The beings who lived here were curious, for humans weren’t capable of wandering so far, without succumbing to the sedatives. Their wide and wary eyes peered through knotted weeds and grasses, but they stayed hid away.

She too was nervous, for the Fae were known to be frightful. Yet, Kayt soldiered on, and eventually waded through tall fronds of dewy grass, and trudged through sopping mud. Much time passed on her approach, but finally, Kayt found who she was seeking.

On a pile of wet sod, and hair, sat a gaunt and fragile creature. It was the size of a child, with skinny arms and legs, donning the rags of leaves and feathers. Kayt decided it was a girl based on its sharp and feminine features. The chin and cheekbones were pointed, as were her nose and ears. Her pale face was sad and dirty, while wild and twisted was her hair.

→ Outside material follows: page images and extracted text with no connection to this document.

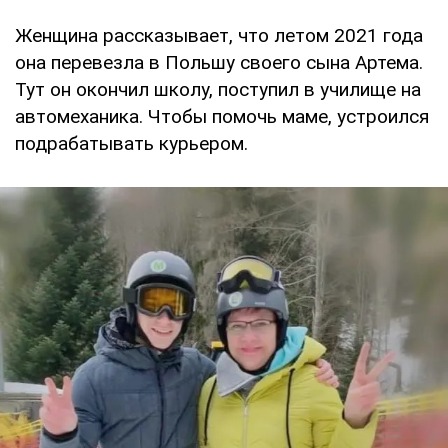
Женщина рассказывает, что летом 2021 года
она перевезла в Польшу своего сына Артема.
Тут он окончил школу, поступил в училище на
автомеханика. Чтобы помочь маме, устроился
подрабатывать курьером.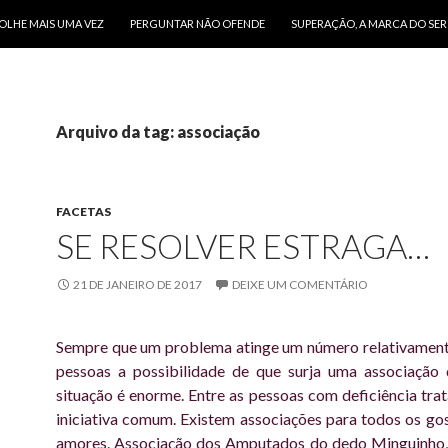
O CONTEÚDO
OLHE MAIS UMA VEZ
PERGUNTAR NÃO OFENDE
SUPERAÇÃO, A MARCA DO SE
Arquivo da tag: associação
FACETAS
SE RESOLVER ESTRAGA…
21 DE JANEIRO DE 2017
DEIXE UM COMENTÁRIO
Sempre que um problema atinge um número relativament
pessoas a possibilidade de que surja uma associação 
situação é enorme. Entre as pessoas com deficiência tra
iniciativa comum. Existem associações para todos os gos
amores. Associação dos Amputados do dedo Minguinho,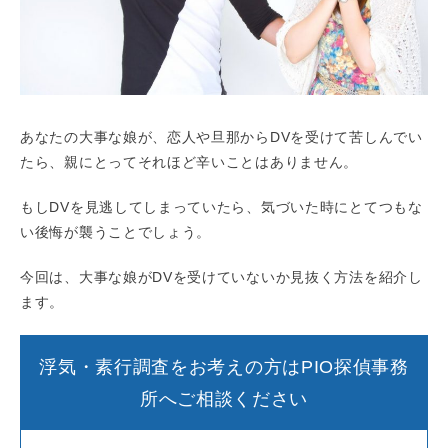
あなたの大事な娘が、恋人や旦那からDVを受けて苦しんでい
たら、親にとってそれほど辛いことはありません。
もしDVを見逃してしまっていたら、気づいた時にとてつもな
い後悔が襲うことでしょう。
今回は、大事な娘がDVを受けていないか見抜く方法を紹介し
ます。
浮気・素行調査をお考えの方はPIO探偵事務
所へご相談ください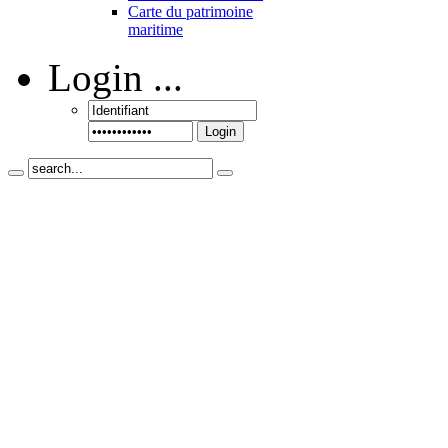
Carte du patrimoine
maritime
Login
...
Login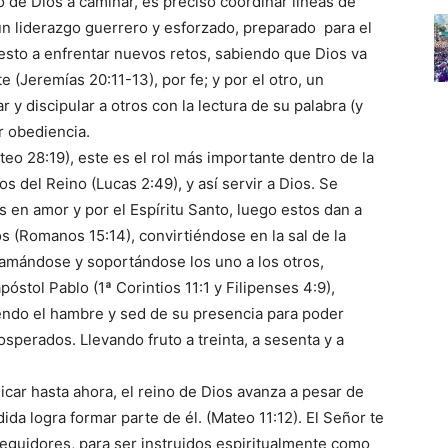
o de Dios a caminar, es preciso coordinar líneas de
 un liderazgo guerrero y esforzado, preparado para el
uesto a enfrentar nuevos retos, sabiendo que Dios va
(Jeremías 20:11-13), por fe; y por el otro, un
 y discipular a otros con la lectura de su palabra (y
r obediencia.
o 28:19), este es el rol más importante dentro de la
os del Reino (Lucas 2:49), y así servir a Dios. Se
os en amor y por el Espíritu Santo, luego estos dan a
os (Romanos 15:14), convirtiéndose en la sal de la
, amándose y soportándose los uno a los otros,
óstol Pablo (1ª Corintios 11:1 y Filipenses 4:9),
iendo el hambre y sed de su presencia para poder
sperados. Llevando fruto a treinta, a sesenta y a
car hasta ahora, el reino de Dios avanza a pesar de
ida logra formar parte de él. (Mateo 11:12). El Señor te
seguidores, para ser instruidos espiritualmente como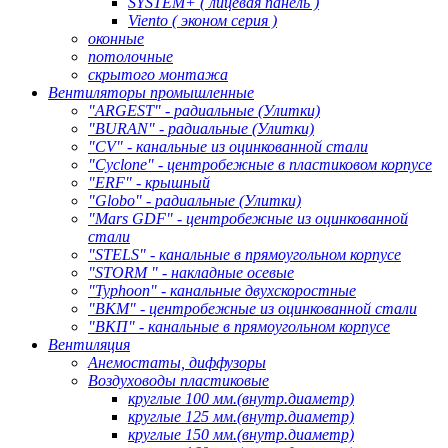
SYSTEM+ ( лицевая панель )
Viento ( эконом серия )
оконные
потолочные
скрытого монтажа
Вентиляторы промышленные
"ARGEST" - радиальные (Улитки)
"BURAN" - радиальные (Улитки)
"CV" - канальные из оцинкованной стали
"Cyclone" - центробежные в пластиковом корпусе
"ERF" - крышный
"Globo" - радиальные (Улитки)
"Mars GDF" - центробежные из оцинкованной
стали
"STELS" - канальные в прямоугольном корпусе
"STORM " - накладные осевые
"Typhoon" - канальные двухскоростные
"ВКМ" - центробежные из оцинкованной стали
"ВКП" - канальные в прямоугольном корпусе
Вентиляция
Анемостаты, диффузоры
Воздуховоды пластиковые
круглые 100 мм.(внутр.диаметр)
круглые 125 мм.(внутр.диаметр)
круглые 150 мм.(внутр.диаметр)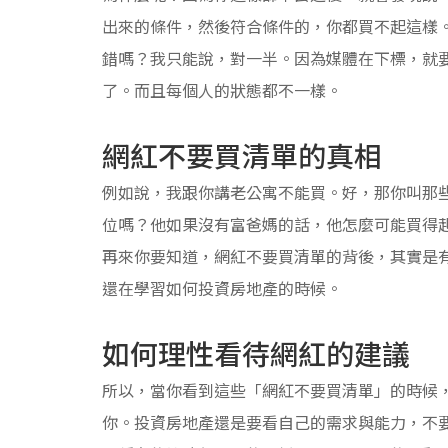
出來的條件，然後符合條件的，你都買不起這樣
錯嗎？我只能說，對一半。因為媒體在下標，就
了。而且每個人的狀態都不一樣。
網紅不要買清單的真相
例如說，我跟你講老公寓不能買。好，那你叫那
位嗎？他如果沒有富爸媽的話，他怎麼可能買得
再來你要知道，網紅不要買清單的背後，其實是
還在學習如何投資房地產的時候。
如何理性看待網紅的建議
所以，當你看到這些「網紅不要買清單」的時候
你。投資房地產還是要看自己的需求與能力，不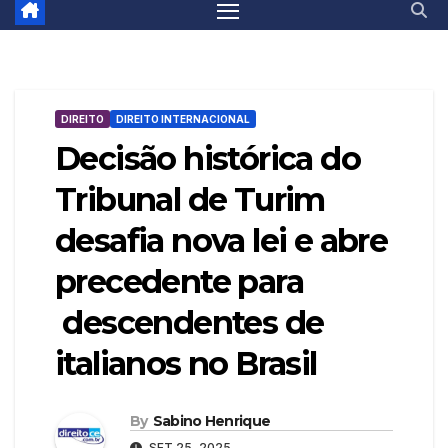
DIREITO
DIREITO INTERNACIONAL
Decisão histórica do
Tribunal de Turim
desafia nova lei e abre
precedente para
descendentes de
italianos no Brasil
By
Sabino Henrique
SET 25, 2025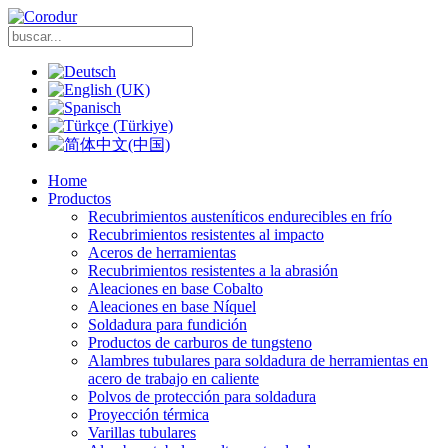
Home
Productos
Recubrimientos austeníticos endurecibles en frío
Recubrimientos resistentes al impacto
Aceros de herramientas
Recubrimientos resistentes a la abrasión
Aleaciones en base Cobalto
Aleaciones en base Níquel
Soldadura para fundición
Productos de carburos de tungsteno
Alambres tubulares para soldadura de herramientas en
acero de trabajo en caliente
Polvos de protección para soldadura
Proyección térmica
Varillas tubulares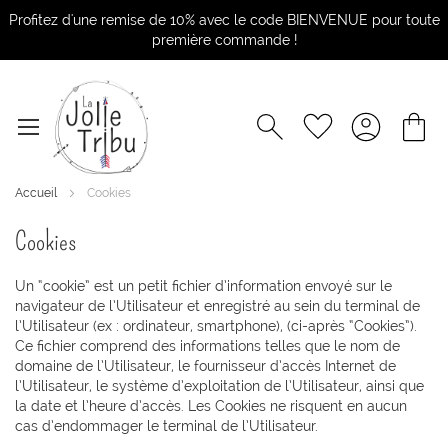
Profitez d'une remise de 10% avec le code BIENVENUE pour toute
première commande !
Accueil
Cookies
Cookies
Un “cookie” est un petit fichier d’information envoyé sur le
navigateur de l’Utilisateur et enregistré au sein du terminal de
l’Utilisateur (ex : ordinateur, smartphone), (ci-après “Cookies”).
Ce fichier comprend des informations telles que le nom de
domaine de l’Utilisateur, le fournisseur d’accès Internet de
l’Utilisateur, le système d’exploitation de l’Utilisateur, ainsi que
la date et l’heure d’accès. Les Cookies ne risquent en aucun
cas d’endommager le terminal de l’Utilisateur.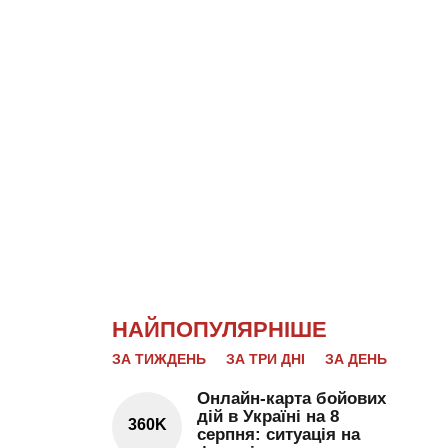
НАЙПОПУЛЯРНІШЕ
ЗА ТИЖДЕНЬ
ЗА ТРИ ДНІ
ЗА ДЕНЬ
Онлайн-карта бойових
дій в Україні на 8
360K
серпня: ситуація на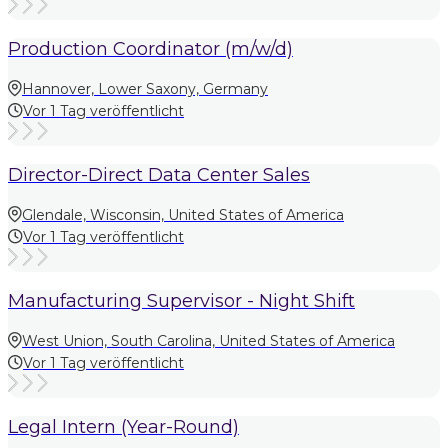
Production Coordinator (m/w/d)
Hannover, Lower Saxony, Germany
Vor 1 Tag veröffentlicht
Director-Direct Data Center Sales
Glendale, Wisconsin, United States of America
Vor 1 Tag veröffentlicht
Manufacturing Supervisor - Night Shift
West Union, South Carolina, United States of America
Vor 1 Tag veröffentlicht
Legal Intern (Year-Round)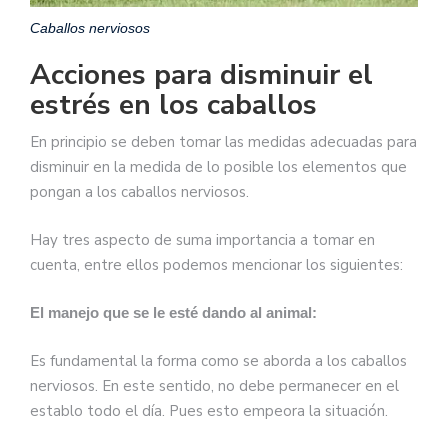
Caballos nerviosos
Acciones para disminuir el
estrés en los caballos
En principio se deben tomar las medidas adecuadas para
disminuir en la medida de lo posible los elementos que
pongan a los caballos nerviosos.
Hay tres aspecto de suma importancia a tomar en
cuenta, entre ellos podemos mencionar los siguientes:
El manejo que se le esté dando al animal:
Es fundamental la forma como se aborda a los caballos
nerviosos. En este sentido, no debe permanecer en el
establo todo el día. Pues esto empeora la situación.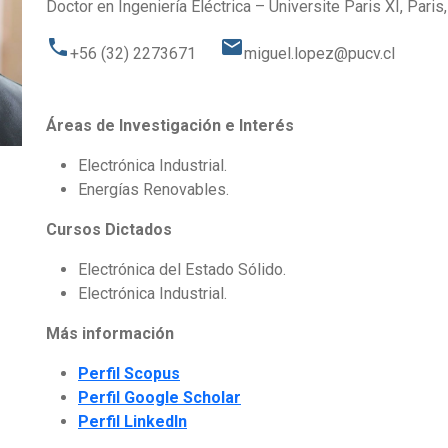
Doctor en Ingeniería Eléctrica – Universite Paris XI, Paris,
phone
email
+56 (32) 2273671
miguel.lopez@pucv.cl
Áreas de Investigación e Interés
Electrónica Industrial.
Energías Renovables.
Cursos Dictados
Electrónica del Estado Sólido.
Electrónica Industrial.
Más información
Perfil Scopus
Perfil Google Scholar
Perfil LinkedIn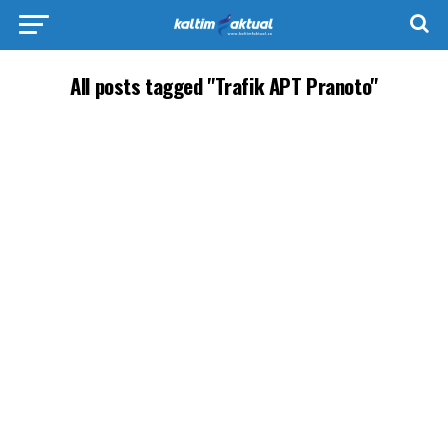
All posts tagged "Trafik APT Pranoto"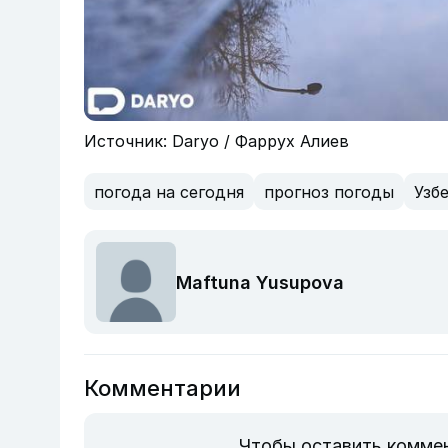
Источник: Daryo / Фаррух Алиев
погода на сегодня
прогноз погоды
Узб
Maftuna Yusupova
Комментарии
Чтобы оставить комме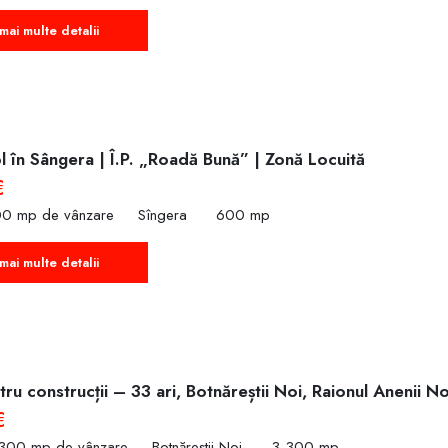
mai multe detalii
 în Sângera | Î.P. „Roadă Bună” | Zonă Locuită
€
00 mp de vânzare
Sîngera
600 mp
mai multe detalii
ru construcții – 33 ari, Botnăreștii Noi, Raionul Anenii No
€
,300 mp de vânzare
Botnăreștii Noi
3,300 mp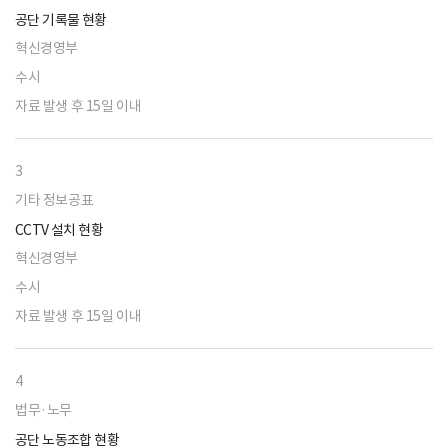
공단 기록물 현황
혁신경영부
수시
자료 발생 후 15일 이내
3
기타 정보공표
CCTV 설치 현황
혁신경영부
수시
자료 발생 후 15일 이내
4
법무·노무
공단 노동조합 현황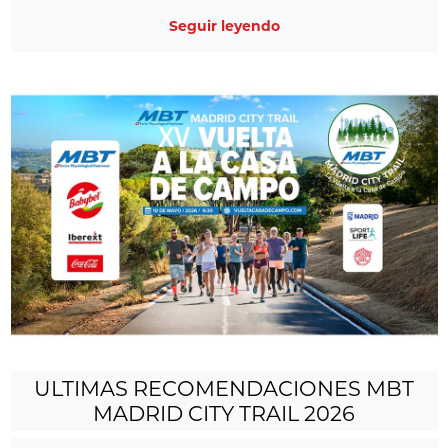
Seguir leyendo
ULTIMAS RECOMENDACIONES MBT
MADRID CITY TRAIL 2026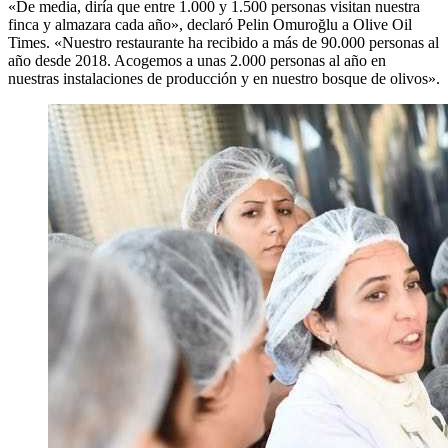
«De media, diría que entre 1.000 y 1.500 personas visitan nuestra
finca y almazara cada año», declaró Pelin Omuroğlu a Olive Oil
Times. «Nuestro restaurante ha recibido a más de 90.000 personas al
año desde 2018. Acogemos a unas 2.000 personas al año en
nuestras instalaciones de producción y en nuestro bosque de olivos».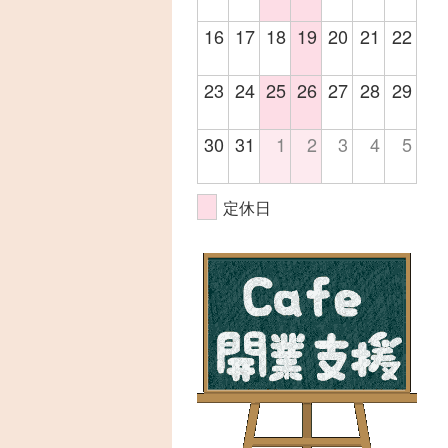
16
17
18
19
20
21
22
23
24
25
26
27
28
29
30
31
1
2
3
4
5
定休日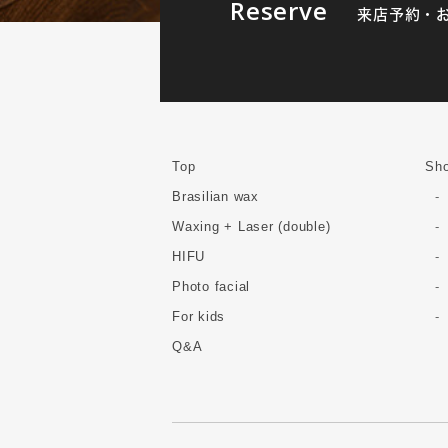
Reserve
来店予約・
Top
Sho
Brasilian wax
Waxing + Laser (double)
HIFU
Photo facial
For kids
Q&A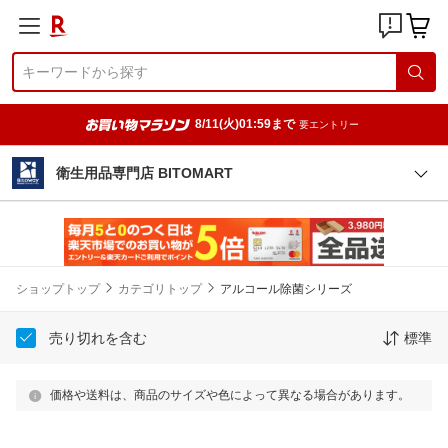
8/11(火)01:59まで
要エントリー
衛生用品専門店 BITOMART
ショップトップ
カテゴリトップ
アルコール除菌シリーズ
売り切れを含む
標準
価格や送料は、商品のサイズや色によって異なる場合があります。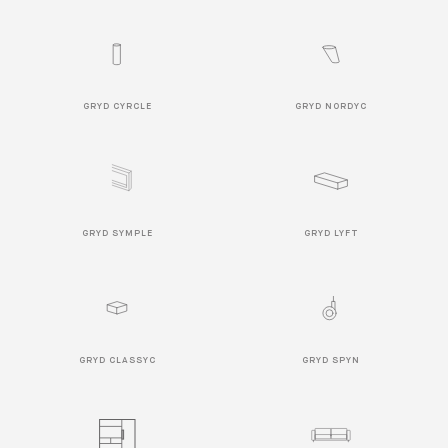
GRYD CYRCLE
GRYD NORDYC
GRYD SYMPLE
GRYD LYFT
GRYD CLASSYC
GRYD SPYN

Suddenly she looked up, and dashed a searing stare at Kayt, with large and dark mauve eyes. Their gazes met, and so Kayt curtseyed.

“Your majesty,” said Kayt.

The faerie spoke in a gentle whisper, as if she had no air in her lungs. “Ye hath ventured long and yonder, pretty one. What is thy name?”

“I am Kayt, m’lady. Daughter of Efa and Donar,” she replied softly, and humbly.

“Know ye my name?”

“And true, m’lady. Thou art Andraste. Queen of Faeries.”

Why are ye not dead?” Kayt was taken aback by this question, but she expected she knew why. While the Fae were similar to men in many respects, they had a fondness for human flesh. Such was the nature of the tranquil lighting, and calmative miasma of the plants around her. However, Kayt answered cordially, “There is a tonic, m’lady. It counters the effects of the hypnotic haze.”

Andraste’s scowl became a smile, and she showed off her razor-fine teeth. She admired Kayt’s beauty, even though she did her best to look plain and humble. “Prithee, what purpose entails this meeting?”

“A spell… magicks, of which ye alone may know. M’lady, I was sent for knowledge to spare my darling brother from death.”

“The prince?”

“Indeed, m’lady. Heir to my father’s court.”

“Thou wisheth for a cure…Forsooth, I know of one. I know of many.” Andraste eyed Kayt, deciding if she was feeling more helpful or hungry. “Confess the poison of thy kin.”

“A sting of a white adder ails him, m’lady.”

“Within a week, he must boil, and eat the heart of the adder.”

“O, your majesty, thou’st my sincerest thanks!” said Kayt happily. She turned to leave, but was stopped when Andraste cried out, as if she changed her mind, “Hold, mortal!”

Kayt spun around, and Andraste asked, “Where doth ye tread?”

“I maketh haste, m’lady.”

“Methinks thou’st her spell. Methinks thou’st her magicks, of which I alone knew. But no longer. What hath I, besides thanks?

Kayt became nervous again, “Of course, m’lady. I meant not to steal.”

“Thou needn’t make amends. A token is all I ask.”

Unfortunately, Kayt had few supplies, and none would satisfy a faerie.

“I hath little, m’lady. Rations. Metal tools.”

“Hmm. Give me thine hair… and ye may go,” salivated Andraste.


“I want it for myself. Cut it quick, or I’ll rip it off. Or thou shalt return scalpless.” said Andraste standing now.

Kayt accidentally defended her coiffure with a hand. A fatal mistake.

Andraste grimaced, “Hold still.”

Andraste leapt on Kayt’s face, and began scratching, and tugging her hair. Kayt screamed, clearly in pain, while the faerie laughed, eager to inflict it.